Только два пути предо мной предлежат.
По какому идти, от какого бежать?
Только два алтаря предо мной предстоят.
На котором из двух жертва моя?
Научи мя, Господи,
Творити волю Твою.
Яко ты еси Господь Бог наш.

М.В.: Прекрасные слова. Сегодня проблема выбора — по какому пути идти — необычайно актуальна. Это имеет отношение и к нашей повседневной жизни, и к искусству пения. В частности, исполнители народных песен, как мне кажется, забыли о ценности и значимости слова и увлекаются внешней формой, ритмикой. Потому и публика уже не слышит слова, а реагирует только на ритм, воспринимая эту внешнюю оболочку, форму как проявление современной интерпретации. Что Вы об этом думаете?
Т. П.: Два пути я, как музыкант, могу охарактеризовать двумя эпитетами: “Публика и народ”. Это не мои определения.

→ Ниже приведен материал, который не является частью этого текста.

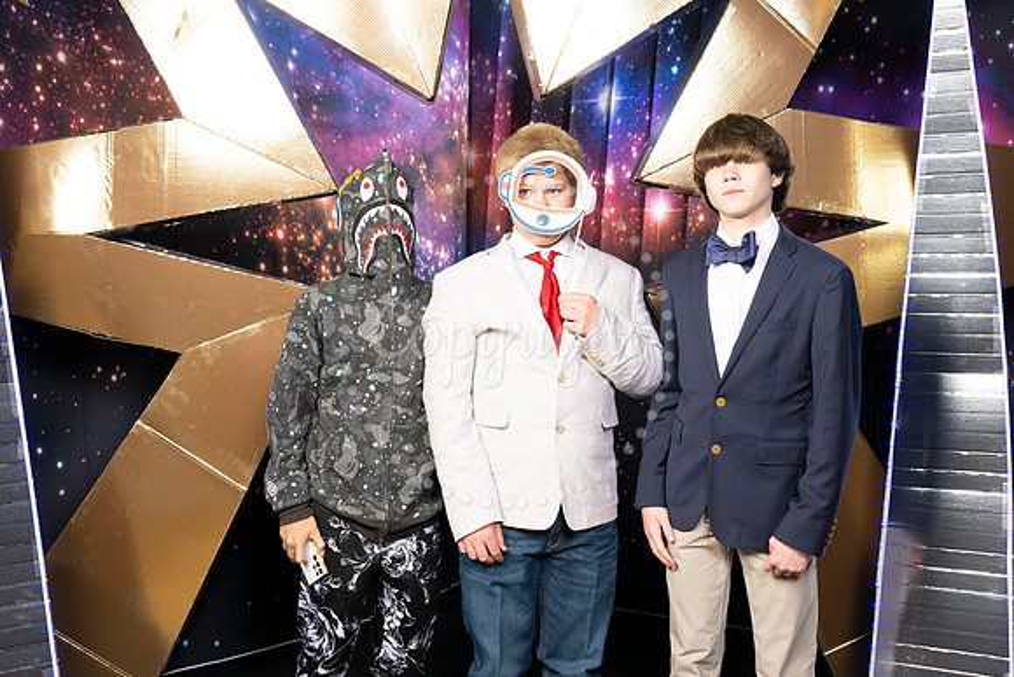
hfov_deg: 46.4
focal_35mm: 42
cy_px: 338
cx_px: 507
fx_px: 1183
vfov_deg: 31.9
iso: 320
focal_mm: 42
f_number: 9
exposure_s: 1/125
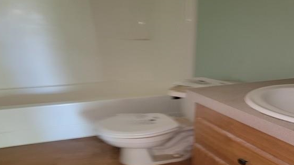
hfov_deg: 64.3
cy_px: 108
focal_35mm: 30
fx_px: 234
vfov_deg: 38.6
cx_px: 154
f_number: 1.8
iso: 200
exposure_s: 1/9.99
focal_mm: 6.7
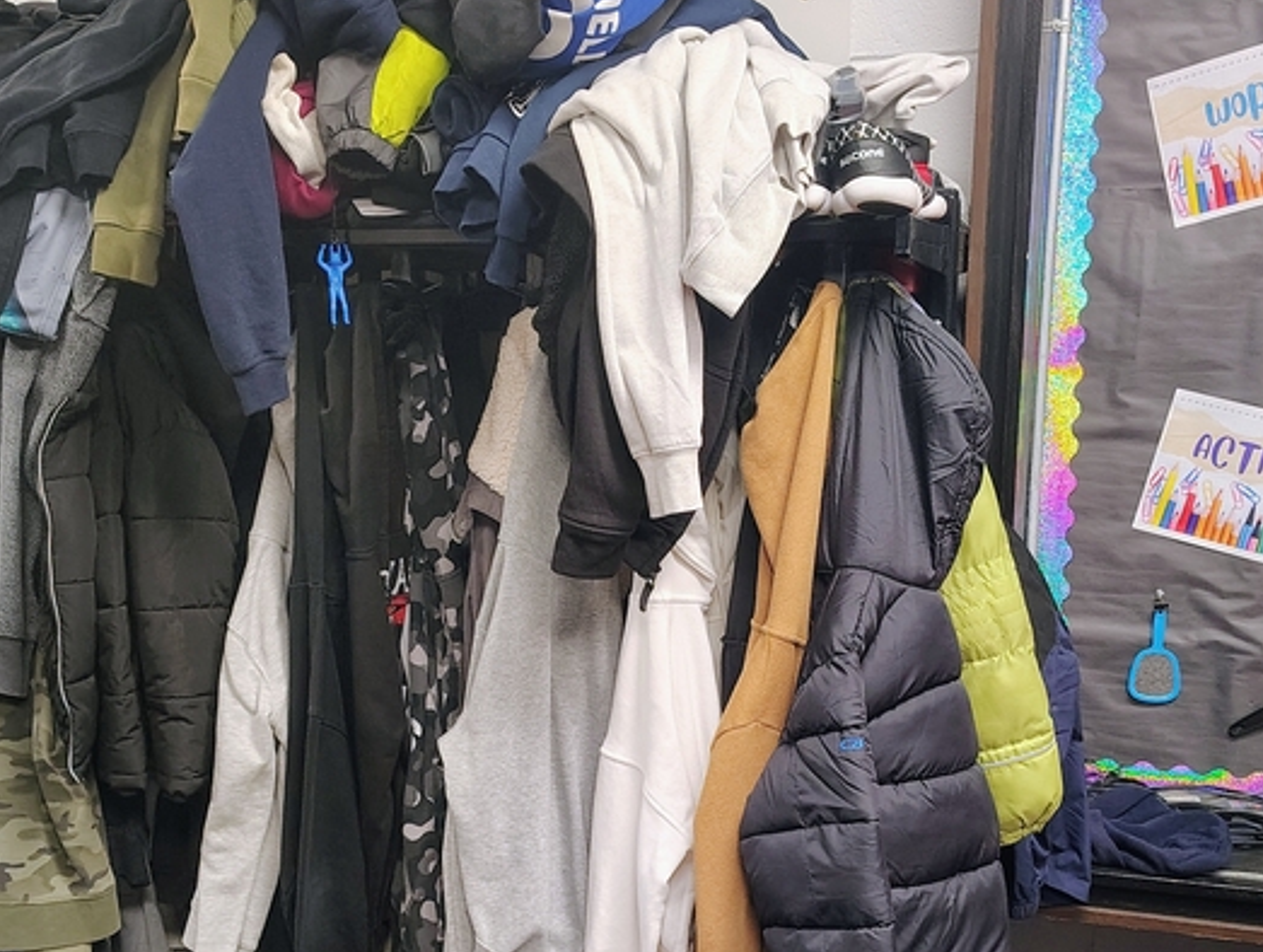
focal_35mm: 47
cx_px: 565
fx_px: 1718
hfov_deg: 40.3
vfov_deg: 30.7
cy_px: 634
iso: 1472
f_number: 1.8
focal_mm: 5.56
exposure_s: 1/60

Им уже более 150 лет, и принадлежат они русскому философу, публицисту славянофилу К. С. Аксакову. Много лет я приезжала в Башкирию и участвовала в Аксаковских праздниках. В своей статье “Опыт синонимов: публика-народ” К. С. Аксаков очень точно заметил, сколь либералы “поспособствовали превращению нашего народа в публику. “Публика, — пишет он, — явление чисто западное и была заведена у нас вместе с разными нововведениями”. Как современно звучат сегодня эти слова! А либералы, как сказано в Энциклопедии Брокгауза и Эфрона, всегда противостоят ортодоксальности, всегда стремятся “к свободе от стеснений, налагаемых церковью, традицией”. Тогда это была та привилегированная часть народа, которая отказалась не только от национальной одежды, но и от родного языка, от самой исконной русской жизни. Да и сегодня эта “публика” выписывает с Запада всякие материальные и духовные наряды, платя за это потерей родства с народом, с истиною мысли. Можно сказать, что публика — это пародия, искажение идеи народа. В культуре “публика”, воспринимая чужое, подражает ему, и потому сама становится чужой и несамостоятельной. Тупиковый путь!
Народ же не подражает, он самостоятелен, а по русскому разумению, если примет чужое, то усвоит, переработает, преобразит и сделает своим.
В то время, как у публики своё обращается в чужое, у народа же чужое обращается в своё. Перефразируя К. С. Аксакова, можно сказать: публика — на брифинг, народ — ко всенощной. Публика танцует, народ молится. Сосредоточие публики — ток-шоу, сосредоточие народа — храм. Публика выписывает из-за моря мысли, чувства, рок и поп. Народ черпает из родного источника. Публика говорит по-английски, народ — по-русски. Публика спит, народ работает. Публика свысока смотрит на народ, народ прощает публике. Публика преходяща, народ вечен. При этом, как заметил тот же Аксаков: “Публика у нас почтеннейшая, а народ у нас православный”. России XXI века предстоит быть верующей и мыслящей. Нашим предкам удалось построить дом, в который другие народы входили, не утрачивая своей самобытности. Таких межнациональных отношений нет и не было нигде и ни у кого. Мы соборная нация. Если ты один — ты беден, если ты часть целого — ты богат. Нам есть что наследовать, наш язык мощен, прекрасен и един на огромном пространстве, наши песни и наши хоры — это соборная сила, нравственный свод культуры. Потому я верю в наш народ и в нашу культуру, которая даже в тяжелейшие времена не отрекалась от своих национальных корней. Отсюда и её вечность, и её величие.